— Reading passage —
——————————

# How to build a Hoop Coop



## wholeview (Jan 21, 2013)

I just published a blog post with detailed instructions on how we built our hoop coop. I hope you like it.

The post can be viewed at http://wholeviewfarm.blogspot.com/2013/07/building-hoop-coop-how-to-construct.html

Please let me know what you think.


----------



## Bee (Jun 20, 2013)

Joe, excellent descriptions and build!!! I've bookmarked you for showing other folks. I built mine out of the same construction with a few variations but your step by step is excellent and your carpentry skills far exceed my own...which isn't tough because I have none! 

I would have loved to have had your design for wheels when I built mine but now it's a stationary coop, so I no longer need them. 

Thank you for posting this info...I think more people should consider this type of easy and economical construction for their birds instead of relying on too small coops~death boxes I call them~ that are currently on the general market.


----------



## rob (Jun 20, 2012)

very interesting, and worth a go.


----------



## powderhogg01 (Jun 4, 2013)

Near idea. And if you don't like chicken you can turn it into a greenhouse! I built a 4x8x8 shed type coop I got off plans from BYC. Still have not sided it, but it sure does the job. A few issues at first, but not with the chickens.


----------



## GratefulGirl (Sep 10, 2012)

Yes!!! Greenhouse since coop almost done!!! Really like this design.


----------



## Bee (Jun 20, 2013)

I love my hoop coop...it has become one of my favorite coops down through the years of coops, for many reasons. I only wish now that I had built it larger and had not build it for moving, but for staying...which would have made me build it a bit larger. 

Larger is always better when it comes to chicken housing.....


----------



## wholeview (Jan 21, 2013)

Thanks all for the feedback. It is appreciated!


----------

——————————

— Raw data —
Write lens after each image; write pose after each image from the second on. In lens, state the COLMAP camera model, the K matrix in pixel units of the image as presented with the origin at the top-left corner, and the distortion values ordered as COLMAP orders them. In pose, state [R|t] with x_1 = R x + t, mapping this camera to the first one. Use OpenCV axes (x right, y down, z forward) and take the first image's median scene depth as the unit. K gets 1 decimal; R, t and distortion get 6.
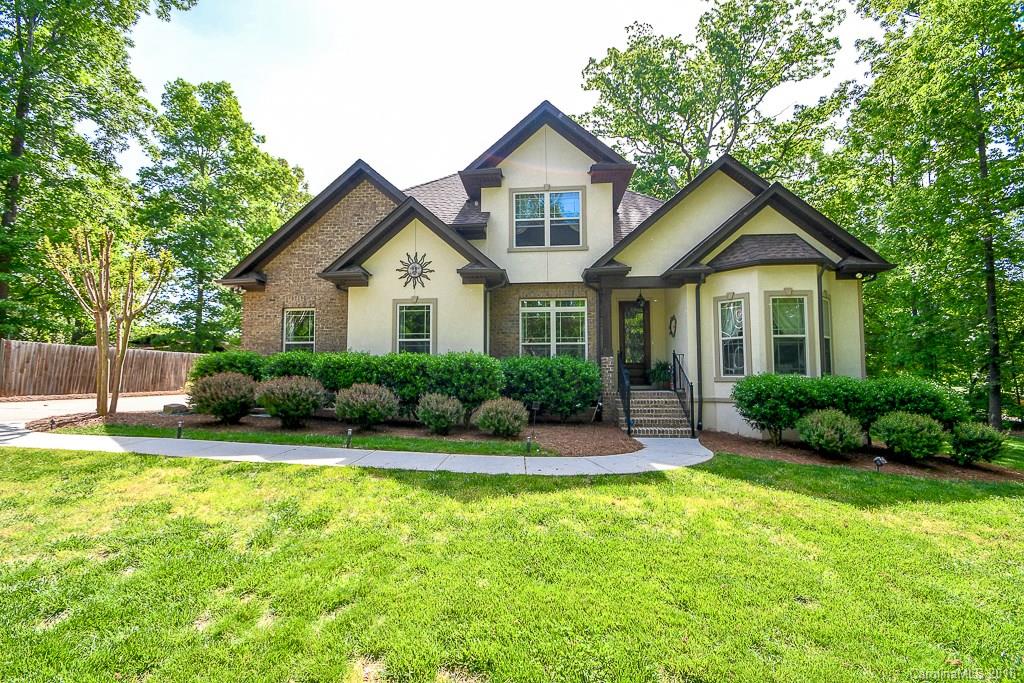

——————————

From the hoop coop thread, quote word for word the passage starting at "I love my hoop" and ending at "to chicken housing.....". Rely only on the hoop coop thread when working on this.

I love my hoop coop...it has become one of my favorite coops down through the years of coops, for many reasons. I only wish now that I had built it larger and had not build it for moving, but for staying...which would have made me build it a bit larger. 

Larger is always better when it comes to chicken housing.....